= Beginning of Section =

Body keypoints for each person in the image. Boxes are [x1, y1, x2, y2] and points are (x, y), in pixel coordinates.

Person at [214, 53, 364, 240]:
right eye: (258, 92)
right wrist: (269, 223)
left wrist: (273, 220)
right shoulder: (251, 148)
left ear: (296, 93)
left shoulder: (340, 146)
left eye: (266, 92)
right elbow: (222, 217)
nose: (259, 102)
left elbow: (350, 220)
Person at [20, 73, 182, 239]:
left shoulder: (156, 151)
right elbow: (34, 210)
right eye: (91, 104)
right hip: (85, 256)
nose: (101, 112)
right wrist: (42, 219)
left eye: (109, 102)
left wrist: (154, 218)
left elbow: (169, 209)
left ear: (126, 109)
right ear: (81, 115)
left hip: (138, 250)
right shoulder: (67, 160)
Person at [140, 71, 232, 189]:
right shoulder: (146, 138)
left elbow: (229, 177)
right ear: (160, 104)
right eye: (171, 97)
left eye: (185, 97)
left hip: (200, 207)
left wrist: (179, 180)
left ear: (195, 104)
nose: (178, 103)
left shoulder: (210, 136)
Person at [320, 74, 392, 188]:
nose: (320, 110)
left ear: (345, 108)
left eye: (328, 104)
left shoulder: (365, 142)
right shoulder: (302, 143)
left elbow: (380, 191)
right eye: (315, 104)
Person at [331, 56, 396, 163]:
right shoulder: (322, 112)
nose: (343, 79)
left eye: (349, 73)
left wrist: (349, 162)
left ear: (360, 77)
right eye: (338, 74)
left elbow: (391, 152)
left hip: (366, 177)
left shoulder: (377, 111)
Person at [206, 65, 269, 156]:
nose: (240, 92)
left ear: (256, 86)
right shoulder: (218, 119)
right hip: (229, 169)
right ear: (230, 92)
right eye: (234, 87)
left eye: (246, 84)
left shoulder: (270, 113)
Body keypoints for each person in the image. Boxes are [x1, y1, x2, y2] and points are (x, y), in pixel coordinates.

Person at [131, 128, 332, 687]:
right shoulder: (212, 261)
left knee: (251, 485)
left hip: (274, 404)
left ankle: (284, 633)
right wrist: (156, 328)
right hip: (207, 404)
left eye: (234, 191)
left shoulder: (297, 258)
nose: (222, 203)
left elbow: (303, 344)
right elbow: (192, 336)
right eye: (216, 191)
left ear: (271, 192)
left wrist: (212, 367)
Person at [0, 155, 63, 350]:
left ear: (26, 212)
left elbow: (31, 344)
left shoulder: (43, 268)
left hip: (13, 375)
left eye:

= End of Section =

> **What you need to do**
Here the output must be the lines above from the line with "left elbow: (380, 191)" to the line with "left shoulder: (270, 113)", both included, duplicated word for word and nothing else.

> **Exercise result**
left elbow: (380, 191)
right eye: (315, 104)
Person at [331, 56, 396, 163]:
right shoulder: (322, 112)
nose: (343, 79)
left eye: (349, 73)
left wrist: (349, 162)
left ear: (360, 77)
right eye: (338, 74)
left elbow: (391, 152)
left hip: (366, 177)
left shoulder: (377, 111)
Person at [206, 65, 269, 156]:
nose: (240, 92)
left ear: (256, 86)
right shoulder: (218, 119)
right hip: (229, 169)
right ear: (230, 92)
right eye: (234, 87)
left eye: (246, 84)
left shoulder: (270, 113)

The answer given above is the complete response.